Kaitlynn Mendes, an associate professor at the University of Western Ontario, said during an Ontario Medical Association press conference that many parents may not be aware of their children’s increased exposure to online harassment during the pandemic, which is now having damaging consequences.
“Teachers really noted that, as young people were coming back into school, the way that young people were communicating with each other during lockdown had changed, and they found that their empathy had really decreased,” Mendes, who is a sociologist, told reporters.
“This was likely due to things like the lack of eye contact, facial expression, human touch, and even voice intonations. These are really important cues that are missing from online interaction and this makes empathizing hard, but it means that harassment and abuse actually become much easier,” she added.

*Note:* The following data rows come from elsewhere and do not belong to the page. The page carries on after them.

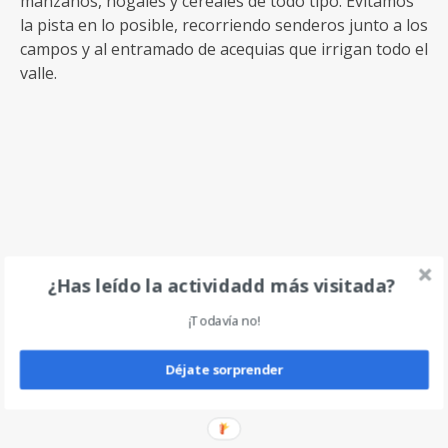
manzanos, nogales y cereales de todo tipo. Evitamos
la pista en lo posible, recorriendo senderos junto a los
campos y al entramado de acequias que irrigan todo el
valle.
¿Has leído la actividadd más visitada?
¡Todavía no!
Gracias por la foto María
Déjate sorprender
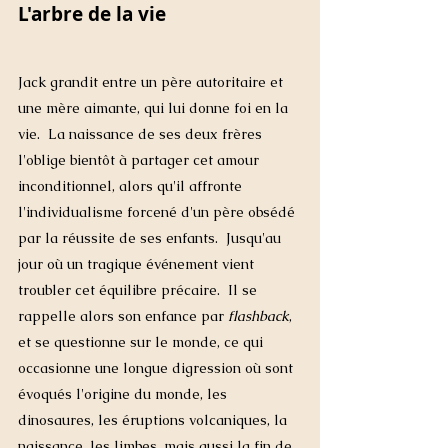
L'arbre de la vie 
Jack grandit entre un père autoritaire et 
une mère aimante, qui lui donne foi en la 
vie.  La naissance de ses deux frères 
l'oblige bientôt à partager cet amour 
inconditionnel, alors qu'il affronte 
l'individualisme forcené d'un père obsédé 
par la réussite de ses enfants.  Jusqu'au 
jour où un tragique événement vient 
troubler cet équilibre précaire.  Il se 
rappelle alors son enfance par 
flashback
, 
et se questionne sur le monde, ce qui 
occasionne une longue digression où sont 
évoqués l'
origine du monde
, les 
dinosaures, les éruptions volcaniques, la 
naissance, les 
limbes
, mais aussi la fin de 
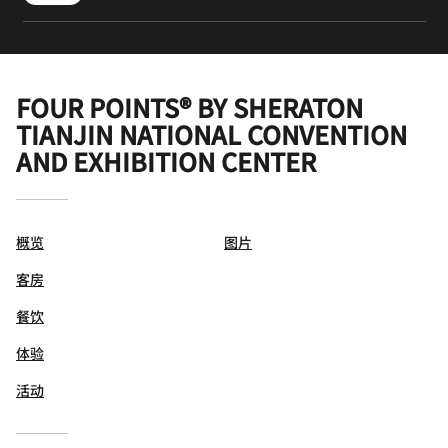
FOUR POINTS® BY SHERATON
TIANJIN NATIONAL CONVENTION
AND EXHIBITION CENTER
概览
图片
客房
餐饮
体验
活动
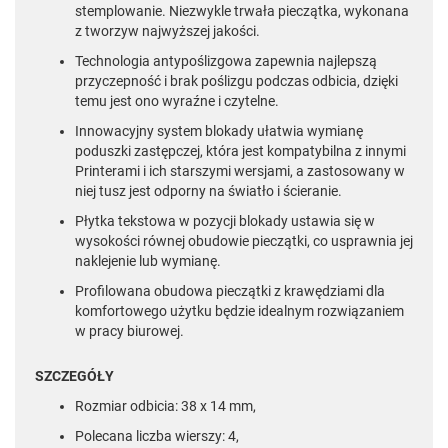
stemplowanie. Niezwykle trwała pieczątka, wykonana
z tworzyw najwyższej jakości.
Technologia antypoślizgowa zapewnia najlepszą
przyczepność i brak poślizgu podczas odbicia, dzięki
temu jest ono wyraźne i czytelne.
Innowacyjny system blokady ułatwia wymianę
poduszki zastępczej, która jest kompatybilna z innymi
Printerami i ich starszymi wersjami, a zastosowany w
niej tusz jest odporny na światło i ścieranie.
Płytka tekstowa w pozycji blokady ustawia się w
wysokości równej obudowie pieczątki, co usprawnia jej
naklejenie lub wymianę.
Profilowana obudowa pieczątki z krawędziami dla
komfortowego użytku będzie idealnym rozwiązaniem
w pracy biurowej.
SZCZEGÓŁY
Rozmiar odbicia: 38 x 14 mm,
Polecana liczba wierszy: 4,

Mendes has not yet completed a comprehensive study about isolation’s mental health impacts on Canadian youth, but based her analysis on anecdotal evidence and a study she conducted in the U.K.
In that study, 96 per cent of British youth between the ages of 13 to 18, teachers and parents said they used more social media during the pandemic. She told reporters she expects similar findings in the Canadian study she is conducting.
The British youths surveyed reported that more time online led to an increase “in their experiences of sexual harassment, misogyny, racism, homophobia, and even various forms of fraud … and other practices like body shaming.”
“We were also looking at harms based on sexuality. So we had lots of young people report how they were outed during COVID,” she said.
In the U.K., young people also cited “increased anxiety, depression and even various forms of self harm,” she added.
The challenges of confinement also made parents less strict about managing children’s screen time, she said, calling for “more preparation, education, support and scaffolding that goes into young people’s use of digital technologies.”
“It’s very clear that when things go wrong, young people do not know where to turn to for help and that was one of the most striking things that came out of our research,” Mendes further said.